CloudPelican is the name of an operational / business intelligence software package that analyzes large amounts of data (commonly referred to as Big data). Typically this data is log files from servers. The main goal of the software is to reduce the Total Cost of Ownership involved in running cloud environments.
Development
The software is currently still being developed. The CloudPelican website states that there are some users running alpha versions, however these are not publicly available.
Milestones
# Release of public beta version that has all core features (index, search, alert) in it.

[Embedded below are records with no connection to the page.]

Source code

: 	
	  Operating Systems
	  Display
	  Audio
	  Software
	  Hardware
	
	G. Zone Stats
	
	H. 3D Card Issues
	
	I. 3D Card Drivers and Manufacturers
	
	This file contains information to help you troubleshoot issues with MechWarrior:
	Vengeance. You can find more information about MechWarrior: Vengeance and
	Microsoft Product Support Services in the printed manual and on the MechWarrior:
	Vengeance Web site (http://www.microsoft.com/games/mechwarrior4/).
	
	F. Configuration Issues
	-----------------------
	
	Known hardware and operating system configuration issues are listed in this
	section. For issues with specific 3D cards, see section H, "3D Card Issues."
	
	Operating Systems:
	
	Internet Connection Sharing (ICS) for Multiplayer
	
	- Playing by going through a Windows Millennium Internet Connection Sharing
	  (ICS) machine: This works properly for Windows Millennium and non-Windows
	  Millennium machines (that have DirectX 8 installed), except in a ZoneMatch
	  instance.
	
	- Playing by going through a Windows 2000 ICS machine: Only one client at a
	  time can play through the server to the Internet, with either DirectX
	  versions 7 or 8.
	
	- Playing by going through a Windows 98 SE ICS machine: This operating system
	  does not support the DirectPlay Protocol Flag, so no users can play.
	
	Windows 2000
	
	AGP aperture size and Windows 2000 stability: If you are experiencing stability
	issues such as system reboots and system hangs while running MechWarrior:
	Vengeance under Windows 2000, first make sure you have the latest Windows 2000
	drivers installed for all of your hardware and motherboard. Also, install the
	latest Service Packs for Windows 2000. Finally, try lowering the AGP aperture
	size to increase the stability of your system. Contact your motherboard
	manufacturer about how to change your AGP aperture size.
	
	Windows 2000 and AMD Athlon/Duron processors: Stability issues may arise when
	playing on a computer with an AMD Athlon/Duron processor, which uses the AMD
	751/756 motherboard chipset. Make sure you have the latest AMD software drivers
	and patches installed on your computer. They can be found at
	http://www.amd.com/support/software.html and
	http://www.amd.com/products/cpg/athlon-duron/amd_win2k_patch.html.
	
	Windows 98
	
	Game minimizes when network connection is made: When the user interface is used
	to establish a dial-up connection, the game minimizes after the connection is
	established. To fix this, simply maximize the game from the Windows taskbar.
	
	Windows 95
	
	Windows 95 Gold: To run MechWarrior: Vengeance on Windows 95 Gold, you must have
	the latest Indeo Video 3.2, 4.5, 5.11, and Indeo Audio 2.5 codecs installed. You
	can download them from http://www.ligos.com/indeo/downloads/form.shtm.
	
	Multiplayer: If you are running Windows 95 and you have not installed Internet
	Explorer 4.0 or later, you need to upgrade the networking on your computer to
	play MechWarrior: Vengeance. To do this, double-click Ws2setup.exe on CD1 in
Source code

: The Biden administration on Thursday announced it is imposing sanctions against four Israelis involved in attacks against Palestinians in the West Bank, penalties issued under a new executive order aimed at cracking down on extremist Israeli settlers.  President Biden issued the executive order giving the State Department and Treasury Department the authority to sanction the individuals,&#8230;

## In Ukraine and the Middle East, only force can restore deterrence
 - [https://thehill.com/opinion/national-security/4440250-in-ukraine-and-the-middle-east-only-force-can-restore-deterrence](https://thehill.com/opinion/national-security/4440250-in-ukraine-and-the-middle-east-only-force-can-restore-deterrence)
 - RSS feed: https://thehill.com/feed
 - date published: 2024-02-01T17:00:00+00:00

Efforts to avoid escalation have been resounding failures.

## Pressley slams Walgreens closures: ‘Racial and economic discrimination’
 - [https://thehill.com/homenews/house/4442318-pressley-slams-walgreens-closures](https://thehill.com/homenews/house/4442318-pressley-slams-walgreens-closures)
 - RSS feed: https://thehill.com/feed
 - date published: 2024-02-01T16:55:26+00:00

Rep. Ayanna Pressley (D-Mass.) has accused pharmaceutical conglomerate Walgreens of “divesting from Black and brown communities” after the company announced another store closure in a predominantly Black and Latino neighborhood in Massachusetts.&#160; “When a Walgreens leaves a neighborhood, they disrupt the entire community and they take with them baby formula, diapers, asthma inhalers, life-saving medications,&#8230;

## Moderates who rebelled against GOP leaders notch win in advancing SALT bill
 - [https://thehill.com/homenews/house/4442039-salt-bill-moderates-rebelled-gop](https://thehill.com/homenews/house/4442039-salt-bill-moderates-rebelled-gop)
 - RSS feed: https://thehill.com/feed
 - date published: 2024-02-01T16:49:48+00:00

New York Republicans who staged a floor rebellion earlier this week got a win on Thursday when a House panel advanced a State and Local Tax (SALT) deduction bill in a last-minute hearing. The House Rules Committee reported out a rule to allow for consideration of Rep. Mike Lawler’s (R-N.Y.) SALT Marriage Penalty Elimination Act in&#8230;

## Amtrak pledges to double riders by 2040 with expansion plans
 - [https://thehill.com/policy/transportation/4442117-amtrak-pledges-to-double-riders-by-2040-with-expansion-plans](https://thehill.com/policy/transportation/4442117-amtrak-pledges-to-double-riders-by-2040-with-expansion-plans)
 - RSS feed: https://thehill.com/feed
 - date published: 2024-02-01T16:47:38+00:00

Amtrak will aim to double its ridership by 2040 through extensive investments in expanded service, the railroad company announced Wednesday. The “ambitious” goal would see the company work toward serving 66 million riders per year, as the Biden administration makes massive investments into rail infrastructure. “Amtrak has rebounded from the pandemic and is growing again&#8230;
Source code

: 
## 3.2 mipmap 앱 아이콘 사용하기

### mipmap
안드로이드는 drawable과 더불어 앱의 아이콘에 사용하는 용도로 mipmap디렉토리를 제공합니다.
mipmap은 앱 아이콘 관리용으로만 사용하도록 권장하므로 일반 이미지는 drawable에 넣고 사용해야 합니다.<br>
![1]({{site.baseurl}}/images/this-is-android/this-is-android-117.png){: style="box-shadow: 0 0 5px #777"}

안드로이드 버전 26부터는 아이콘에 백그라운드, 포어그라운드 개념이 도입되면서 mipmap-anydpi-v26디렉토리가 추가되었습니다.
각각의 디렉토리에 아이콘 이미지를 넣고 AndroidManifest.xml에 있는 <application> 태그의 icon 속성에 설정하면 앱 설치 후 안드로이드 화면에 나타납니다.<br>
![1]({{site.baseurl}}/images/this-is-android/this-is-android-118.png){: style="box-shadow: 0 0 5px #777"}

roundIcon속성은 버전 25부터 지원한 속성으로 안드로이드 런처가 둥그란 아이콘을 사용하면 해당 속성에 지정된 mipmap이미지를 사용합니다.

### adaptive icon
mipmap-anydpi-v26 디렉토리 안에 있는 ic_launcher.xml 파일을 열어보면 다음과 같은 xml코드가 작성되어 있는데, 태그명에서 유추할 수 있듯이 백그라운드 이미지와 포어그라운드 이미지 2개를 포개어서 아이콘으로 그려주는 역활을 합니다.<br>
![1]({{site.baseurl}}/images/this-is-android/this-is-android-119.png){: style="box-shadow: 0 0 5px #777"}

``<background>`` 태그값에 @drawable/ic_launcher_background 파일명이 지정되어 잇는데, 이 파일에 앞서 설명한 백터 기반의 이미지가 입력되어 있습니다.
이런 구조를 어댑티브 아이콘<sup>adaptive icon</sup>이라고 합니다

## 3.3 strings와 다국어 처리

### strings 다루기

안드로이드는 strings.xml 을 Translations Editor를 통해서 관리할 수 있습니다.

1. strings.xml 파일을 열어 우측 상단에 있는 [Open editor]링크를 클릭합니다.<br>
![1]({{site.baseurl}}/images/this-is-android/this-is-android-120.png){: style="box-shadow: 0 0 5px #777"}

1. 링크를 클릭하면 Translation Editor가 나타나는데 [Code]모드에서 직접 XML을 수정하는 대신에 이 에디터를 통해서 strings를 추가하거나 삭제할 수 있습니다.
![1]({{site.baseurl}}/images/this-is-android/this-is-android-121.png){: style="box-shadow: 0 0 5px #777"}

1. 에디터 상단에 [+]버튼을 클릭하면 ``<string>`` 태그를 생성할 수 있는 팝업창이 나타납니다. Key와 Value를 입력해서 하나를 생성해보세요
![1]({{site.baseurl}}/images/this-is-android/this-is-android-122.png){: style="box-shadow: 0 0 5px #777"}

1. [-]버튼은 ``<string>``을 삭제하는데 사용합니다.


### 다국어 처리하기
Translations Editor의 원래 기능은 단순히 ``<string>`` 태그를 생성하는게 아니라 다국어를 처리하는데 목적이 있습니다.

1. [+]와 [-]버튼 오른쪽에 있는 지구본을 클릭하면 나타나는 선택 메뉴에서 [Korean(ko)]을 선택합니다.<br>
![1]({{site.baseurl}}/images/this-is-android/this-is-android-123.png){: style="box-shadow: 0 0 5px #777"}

Minimal web interface;
# Release of web interface version that supports all core features;
# Release of centralized management console in interface. Used for changing configurations on all nodes from one single interface;
# Release of Chrome app in the Chrome_Web_Store;
# Release of mobile web application that supports modern Smartphone;
# Release of CloudPelican v1.0
Logical modules
Different modules of CloudPelican take care of separate logic.
Readers
In parallel lots of files are being monitored and divided into raw events. These raw events are nothing more than plain text put in a queue for further processing.
Processors
The raw input of the "Readers" is being fed into the processors that apply logic to it from configuration settings. Events that do not match any whitelist, or match a blacklist, will be dropped. On the remaining events date and other parameters for identifying similar events are being gathered based on the source of the raw event (e.g. webserver log).
Indexers
The events from the "Processors" are ready for storage and will be put in an ElasticSearch index. Depending on the configuration each bucket (certain selected time span) has a separate index.
Search
This is a gateway to the actual data indices created in ElasticSearch. This applies the real logic of finding events, aggregating them and prepare it for visualization in the web application.
Alert service
Based on configuration alerts will be send to the end-users directly on a certain event, chain of events, or other criteria. An example might be: 100 events that have a 404 error.
Guard
This takes care of all the statistics gathering, metadata storage (and recovery) and auto-scaling of the thread pools.